Information shown:
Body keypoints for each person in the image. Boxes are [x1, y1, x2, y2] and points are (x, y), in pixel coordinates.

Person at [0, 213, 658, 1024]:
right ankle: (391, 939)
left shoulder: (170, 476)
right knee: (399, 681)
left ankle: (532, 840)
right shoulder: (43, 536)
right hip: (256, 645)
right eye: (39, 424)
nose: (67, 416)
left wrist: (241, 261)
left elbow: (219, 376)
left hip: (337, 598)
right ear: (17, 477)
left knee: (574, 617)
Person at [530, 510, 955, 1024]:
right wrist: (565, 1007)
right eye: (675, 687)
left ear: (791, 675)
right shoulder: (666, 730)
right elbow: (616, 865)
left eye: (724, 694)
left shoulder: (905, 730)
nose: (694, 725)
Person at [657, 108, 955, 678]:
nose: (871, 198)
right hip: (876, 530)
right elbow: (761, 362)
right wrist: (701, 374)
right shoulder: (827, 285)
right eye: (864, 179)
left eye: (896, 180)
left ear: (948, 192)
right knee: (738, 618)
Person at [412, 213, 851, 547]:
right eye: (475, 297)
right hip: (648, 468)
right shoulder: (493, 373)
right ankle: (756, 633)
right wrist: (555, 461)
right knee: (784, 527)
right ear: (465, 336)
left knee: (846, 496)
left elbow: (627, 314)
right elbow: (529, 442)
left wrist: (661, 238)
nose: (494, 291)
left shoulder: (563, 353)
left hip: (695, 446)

---

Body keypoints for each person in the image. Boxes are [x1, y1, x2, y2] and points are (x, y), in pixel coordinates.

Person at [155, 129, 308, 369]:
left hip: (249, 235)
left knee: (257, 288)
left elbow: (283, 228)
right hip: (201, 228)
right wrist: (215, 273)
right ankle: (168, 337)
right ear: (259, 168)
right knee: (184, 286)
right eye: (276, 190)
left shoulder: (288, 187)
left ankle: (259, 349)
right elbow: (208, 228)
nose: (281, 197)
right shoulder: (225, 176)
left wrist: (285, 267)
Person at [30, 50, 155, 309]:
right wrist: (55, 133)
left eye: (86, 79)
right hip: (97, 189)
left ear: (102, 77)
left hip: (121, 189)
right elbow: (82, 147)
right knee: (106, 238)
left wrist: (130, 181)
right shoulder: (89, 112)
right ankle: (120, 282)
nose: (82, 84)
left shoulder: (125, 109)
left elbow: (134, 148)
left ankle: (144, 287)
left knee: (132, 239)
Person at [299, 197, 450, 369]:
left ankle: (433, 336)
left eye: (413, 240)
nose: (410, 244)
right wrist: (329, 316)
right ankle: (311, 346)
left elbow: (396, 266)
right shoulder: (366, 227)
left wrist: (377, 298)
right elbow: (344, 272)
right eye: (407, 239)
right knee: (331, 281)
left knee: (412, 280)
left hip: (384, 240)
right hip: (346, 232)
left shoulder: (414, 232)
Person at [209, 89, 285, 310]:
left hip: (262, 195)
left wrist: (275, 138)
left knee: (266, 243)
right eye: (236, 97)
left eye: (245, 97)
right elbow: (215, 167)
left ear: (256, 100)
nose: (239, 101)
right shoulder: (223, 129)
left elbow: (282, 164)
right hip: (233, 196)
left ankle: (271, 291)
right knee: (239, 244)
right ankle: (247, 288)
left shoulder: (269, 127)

Activity:
Only the lines above starting at the line that holds "left hip: (384, 240)" and ending at the line that holds "left shoulder: (269, 127)" are to be repeated, exactly and in full.

Response to the task:
left hip: (384, 240)
right hip: (346, 232)
left shoulder: (414, 232)
Person at [209, 89, 285, 310]:
left hip: (262, 195)
left wrist: (275, 138)
left knee: (266, 243)
right eye: (236, 97)
left eye: (245, 97)
right elbow: (215, 167)
left ear: (256, 100)
nose: (239, 101)
right shoulder: (223, 129)
left elbow: (282, 164)
right hip: (233, 196)
left ankle: (271, 291)
right knee: (239, 244)
right ankle: (247, 288)
left shoulder: (269, 127)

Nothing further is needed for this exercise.